--- START ---

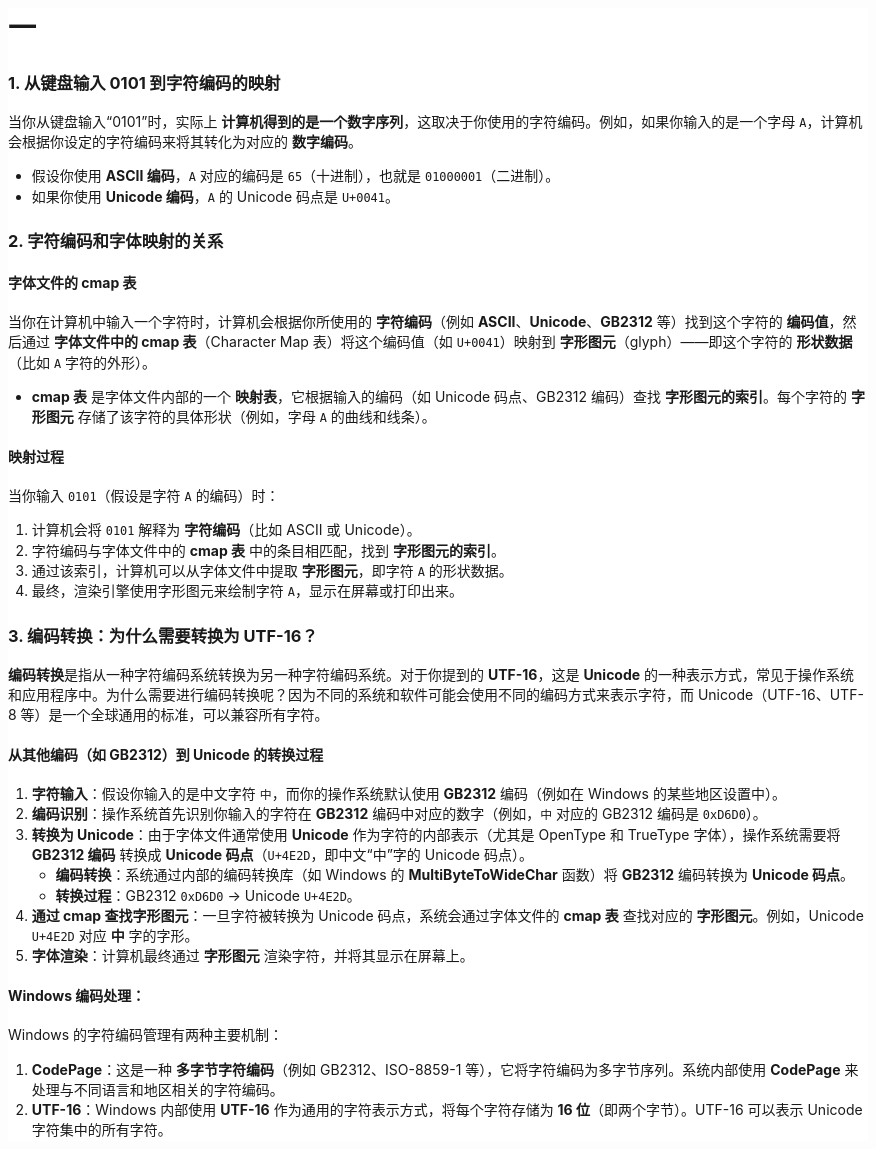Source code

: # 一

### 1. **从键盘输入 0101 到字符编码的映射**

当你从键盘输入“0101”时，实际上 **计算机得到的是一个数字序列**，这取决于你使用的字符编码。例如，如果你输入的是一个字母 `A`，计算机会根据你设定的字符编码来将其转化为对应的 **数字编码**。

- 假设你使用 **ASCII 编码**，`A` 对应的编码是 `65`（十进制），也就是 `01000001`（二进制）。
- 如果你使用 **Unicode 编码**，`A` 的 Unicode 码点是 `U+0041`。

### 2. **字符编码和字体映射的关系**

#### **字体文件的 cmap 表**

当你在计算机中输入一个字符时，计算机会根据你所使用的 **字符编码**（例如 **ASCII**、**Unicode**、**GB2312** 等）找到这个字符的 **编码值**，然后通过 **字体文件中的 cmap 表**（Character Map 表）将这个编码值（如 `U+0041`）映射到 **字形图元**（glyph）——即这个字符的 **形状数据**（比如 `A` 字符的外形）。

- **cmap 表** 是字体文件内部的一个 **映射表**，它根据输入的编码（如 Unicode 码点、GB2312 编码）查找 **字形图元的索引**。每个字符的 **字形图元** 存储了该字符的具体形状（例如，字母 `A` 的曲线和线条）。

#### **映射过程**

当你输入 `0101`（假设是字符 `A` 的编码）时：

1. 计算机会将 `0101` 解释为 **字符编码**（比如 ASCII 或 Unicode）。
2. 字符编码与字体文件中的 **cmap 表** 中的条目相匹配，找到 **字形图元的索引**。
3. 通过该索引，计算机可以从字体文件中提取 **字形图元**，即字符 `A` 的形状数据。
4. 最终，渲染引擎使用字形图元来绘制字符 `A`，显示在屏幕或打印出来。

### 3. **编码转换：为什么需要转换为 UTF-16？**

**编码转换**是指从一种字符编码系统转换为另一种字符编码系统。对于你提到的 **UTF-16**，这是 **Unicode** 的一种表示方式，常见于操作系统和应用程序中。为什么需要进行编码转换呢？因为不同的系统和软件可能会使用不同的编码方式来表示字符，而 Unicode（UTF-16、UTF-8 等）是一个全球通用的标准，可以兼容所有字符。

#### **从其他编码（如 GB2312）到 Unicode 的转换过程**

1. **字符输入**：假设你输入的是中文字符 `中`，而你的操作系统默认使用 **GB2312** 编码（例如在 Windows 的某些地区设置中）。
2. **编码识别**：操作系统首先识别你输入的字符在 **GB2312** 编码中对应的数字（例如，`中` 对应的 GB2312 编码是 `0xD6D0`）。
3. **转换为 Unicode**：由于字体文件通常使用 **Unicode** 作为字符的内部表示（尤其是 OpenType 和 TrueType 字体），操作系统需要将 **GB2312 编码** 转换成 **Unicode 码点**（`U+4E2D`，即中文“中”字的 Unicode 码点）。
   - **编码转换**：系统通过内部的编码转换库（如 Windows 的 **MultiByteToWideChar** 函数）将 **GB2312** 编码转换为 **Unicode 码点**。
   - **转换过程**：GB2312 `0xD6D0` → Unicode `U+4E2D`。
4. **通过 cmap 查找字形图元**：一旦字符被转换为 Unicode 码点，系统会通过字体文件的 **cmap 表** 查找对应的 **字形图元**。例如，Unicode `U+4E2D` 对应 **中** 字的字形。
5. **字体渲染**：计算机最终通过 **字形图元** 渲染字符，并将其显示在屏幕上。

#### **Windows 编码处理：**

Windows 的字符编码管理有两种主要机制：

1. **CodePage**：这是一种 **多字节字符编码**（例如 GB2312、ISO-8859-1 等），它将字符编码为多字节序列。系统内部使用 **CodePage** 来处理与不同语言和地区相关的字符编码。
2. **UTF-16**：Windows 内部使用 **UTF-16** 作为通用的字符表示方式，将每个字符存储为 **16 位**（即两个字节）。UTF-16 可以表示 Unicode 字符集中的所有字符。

--- END ---

Whenever "cmap" occurs in a line of the entries, copy that line.

▶ [Response area]:
#### **字体文件的 cmap 表**
当你在计算机中输入一个字符时，计算机会根据你所使用的 **字符编码**（例如 **ASCII**、**Unicode**、**GB2312** 等）找到这个字符的 **编码值**，然后通过 **字体文件中的 cmap 表**（Character Map 表）将这个编码值（如 `U+0041`）映射到 **字形图元**（glyph）——即这个字符的 **形状数据**（比如 `A` 字符的外形）。
- **cmap 表** 是字体文件内部的一个 **映射表**，它根据输入的编码（如 Unicode 码点、GB2312 编码）查找 **字形图元的索引**。每个字符的 **字形图元** 存储了该字符的具体形状（例如，字母 `A` 的曲线和线条）。
2. 字符编码与字体文件中的 **cmap 表** 中的条目相匹配，找到 **字形图元的索引**。
4. **通过 cmap 查找字形图元**：一旦字符被转换为 Unicode 码点，系统会通过字体文件的 **cmap 表** 查找对应的 **字形图元**。例如，Unicode `U+4E2D` 对应 **中** 字的字形。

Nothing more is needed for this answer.